Ну а как в этой вселенной (стянутой до размеров одного «региона») живут люди — сегодня, сейчас? Ведь это и есть материя повестей и рассказов Екимова — реалиста, бытописателя, когда надо — очеркиста. В «Библиографической службе └Континента»» (No 88) я наткнулась на занятную, если вдуматься, фразу о новомирских рассказах Екимова (1996, No 2): «…по обыкновению, сочетает острое видение социальных проблем с сентиментальными коллизиями и открытостью чувств». Насчет последнего — не знаю: если это о персонажах, то они, конечно, и хитря сохраняют известную долю деревенской наивности и горячности, если об авторе — то неверно: Екимов по-чеховски (повторю) сдержан, несомненный лиризм его скупо и умно дозирован. А вот о сочетании «социального» и «сентиментального» стоит поразмыслить.
Кажда вещь Екимова, будто точной датой, помечена какой-нибудь преходящей злобой дня. Как в своего рода хронике, мы обнаружим здесь и полустершиеся уже из памяти, и свежие перипетии скоростной нашей жизни: «денежный навес» и бурные вещевые распродажи по местам службы; почтовые ящики горожан, ломящиеся от подписных изданий (свежо предание…); гуманитарная помощь из-за границы («Гитлер мне посылку прислал»); неприкаянность беженцев; а на селе — все несчастные метания местных и центральных властей: от «притужальника» административного, чтоб удержать молодежь, до аренды (на нее у Екимова была некая надежда), до фермерства и раздела по паям, до гибели колхозно-совхозной «инфраструктуры», коей не перейти под опеку ни местных властей, ни (несуществующих) земств. Кажется на первый взгляд, что рассказы об этом жанрово близки к очеркам, что они только и живы вот такими острыми уколами современного, что позабудется повод — потеряется и их смысл. Ан нет. Дистанция прочищает, промывает вещь. Социальный повод, уйдя в прошлое, оставляет на первом плане то, что главней: «А мое дело — лишь догадываться, что там, в душе человеческой».

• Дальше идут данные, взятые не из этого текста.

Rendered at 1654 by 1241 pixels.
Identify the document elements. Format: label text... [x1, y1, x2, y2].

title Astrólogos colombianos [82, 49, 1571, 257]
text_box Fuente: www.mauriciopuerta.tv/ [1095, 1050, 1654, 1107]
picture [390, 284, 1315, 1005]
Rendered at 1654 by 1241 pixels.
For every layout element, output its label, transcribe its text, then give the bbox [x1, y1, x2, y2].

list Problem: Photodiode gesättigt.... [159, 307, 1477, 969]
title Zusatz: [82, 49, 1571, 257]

Под градом обрушившихся перемен люди мятутся, тянутся к привычному или же пытаются сменить тактику существования. Но все равно: «каждый повинен в жизни своей», «повинен в жизни своей и волен в ней» (повесть «Крик в ночи»). Странный вывод в устах изобразителя «социальных проблем», социальных обстоятельств, предположительно направляющих человеческие судьбы. Все дело, однако, в том, что Екимов не верит в существование такого экономического ли, институционального рычага, который окажется палочкой-выручалочкой — поможет «спасти людей» («Колхоз ли надо спасать, совхоз, акционерное общество? По-моему, — просто людей». — Из очерка), спасти землю, чтобы не обратилась в дикую степь, ждущую нашествия новых племен. Во многой мудрости, сказано, много печали. Но грустней всего тому, кто приговорен в любом повороте жизни видеть обе стороны медали сразу.

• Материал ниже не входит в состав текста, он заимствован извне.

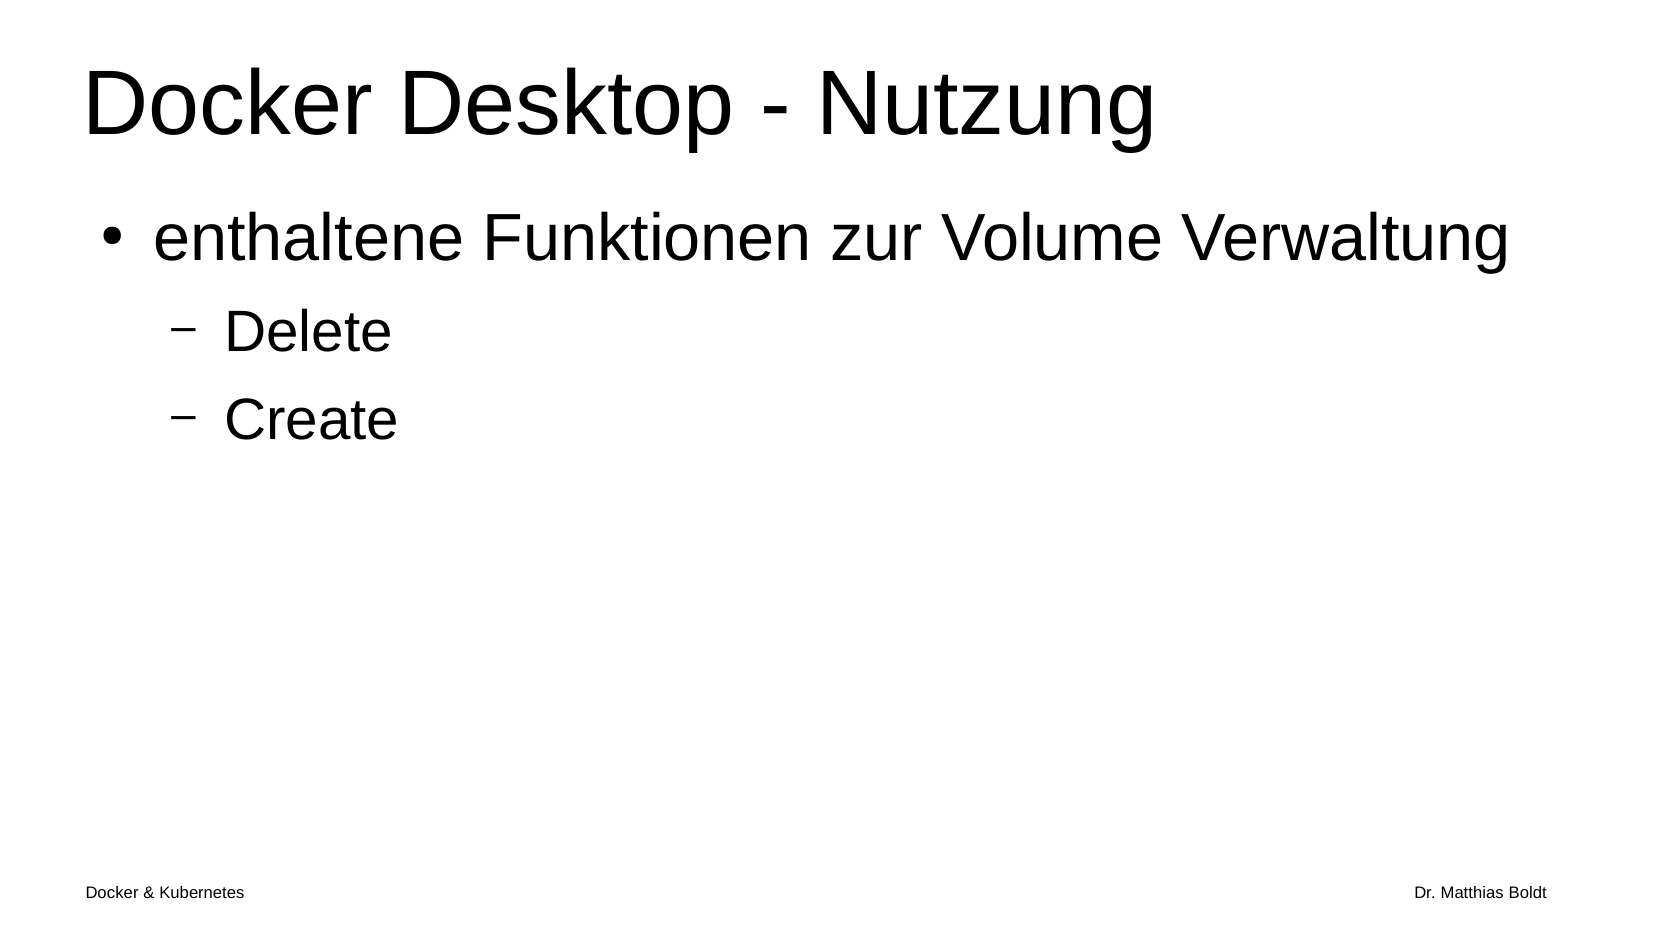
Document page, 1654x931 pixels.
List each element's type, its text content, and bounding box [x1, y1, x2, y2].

list enthaltene Funktionen zur Volume Verwaltung Delete Create [82, 199, 1571, 845]
text_box Docker & Kubernetes Dr. Matthias Boldt [70, 875, 1563, 910]
title Docker Desktop - Nutzung [82, 0, 1619, 206]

Екимову любы первопроходцы, люди, которых нелегко охомутать, кто жаждет работать на земле самостоятельно, без надсмотра, и способен к этому. Старая почвенническая критика (Ап. Григорьев) склонна была относить таких к «хищному» типу. Но спокойный, трезвый взгляд Екимова в их готовности к вольному инициативному труду — ради «нажитка», ради детей-наследников и, не последнее, ради азартного расширения своих созидательных возможностей — не обнаруживает ничего хищного. Даже Костя (бригадир рыболовецкой артели из повести «Высшая мера»), кругом повинный перед близкими, вызывает у автора явную симпатию — сметкой, широтой, рабочим талантом, и беда его вовсе не в том, что он крупно торгует уловом налево, вырывая свою кровную долю у грабителя-государства1.
Екимов сам сравнивает рисковых выходцев из современного растревоженного села то с Робинзоном Крузо, то с отселившимся в лес Генри Торо. Это впрямь герои нашего фронтира, и повествования о них — по напряжению, по волнению в ожидании развязки — ни дать ни взять «вестерны», даже с ночной скачкой («Гнедой»), со стрельбой («Набег»), со «ставкой ценою в жизнь» («Зять»), — хотя сражаться приходится не с пущей или краснокожими (впрочем, есть и кавказцы-скотокрады), а со старым начальством и, в особенности («Враг народа»), с подозрительностью и завистью соседей. Притом движет этими людьми не только индивидуальная жажда достижения, но и подобие родовой памяти, с трудом просыпающейся после долгого одурения сельхозсоветчины: припоминается, как когда-то управлялся раскулаченный дед со своим наделом, где у прадеда был дальний потаенный выпас, где ловилась рыба… Екимова нисколько не смущает, что «трудный» подросток с дурацким для сельских ушей именем Артур взялся по договору откармливать бычков, чтобы купить и оседлать новенькую сверкающую «Яву». И такая цель воспитующе высока в сравнении с бесцельностью рабского «вкалывания»: просыпаются в парнишке удаль и выдумка, втягивается он в самый ход сельской работы, не забывая между тем и о «корыстной» мечте и вцепляясь зубами в свое, когда пытаются отнять.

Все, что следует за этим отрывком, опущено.